Dimitri and his handy computer continue to be fun. Their dynamic is like a married couple, who disagree on things even though the gizmo knows everything. That’s literally inside the confines of what is known. A helpful data page detailing the “totality of everything” helps convey that there are things outside these basics. This all, of course, relates to where Dimitri’s parents are.
This issue is a kind of bottle episode, giving Dimitri a heroic task while unveiling a mysterious side of the unknown universe. It doesn’t add much to what Wyn’s up to or the side of science or magic, but it does offer an intriguing sci-fi angle on yet another new element. In this way, the issue adds cosmic wonder but doesn’t serve much of what came before.
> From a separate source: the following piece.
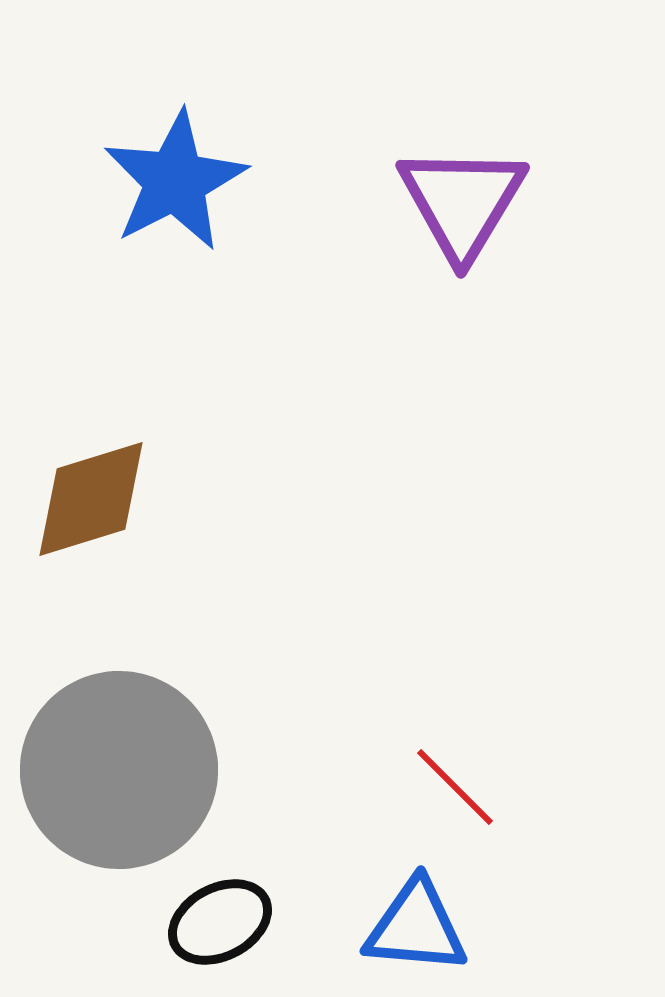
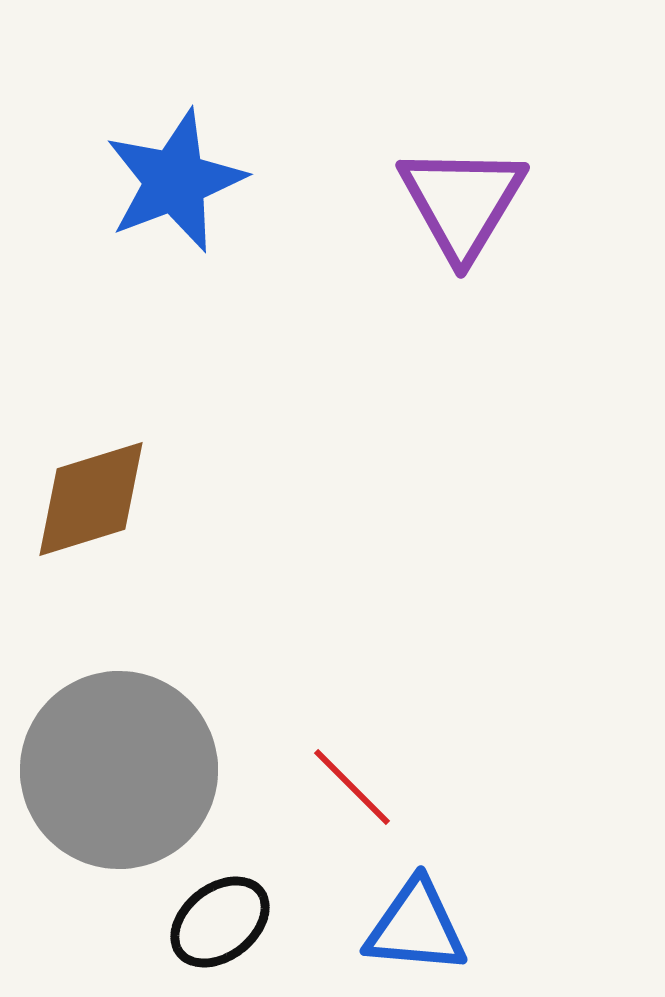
blue star: rotated 6 degrees clockwise
red line: moved 103 px left
black ellipse: rotated 10 degrees counterclockwise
The art is stupendous by Schiti and color artist Marte Gracia. The strange place Dimitri’s parents are in is captured well via colorful stardust and eerie creatures. The flashback has some Akira vibes, thanks to an elevator and the lack of color. Everything is blue, black, and red. Dimitri is childlike, conveyed well by his expressions and emotional arc in the story. He’s acting irrationally but is steadfast in saving his parents.
G.O.D.S. #7 is a reminder this series is more like a taste-tester for adding rules and reveals around Marvel’s cosmic universe. It’s not so much building a story but building a foundation to develop stories later. In this way, it continues to intrigue while maintaining an obtuse nature to its grander purpose.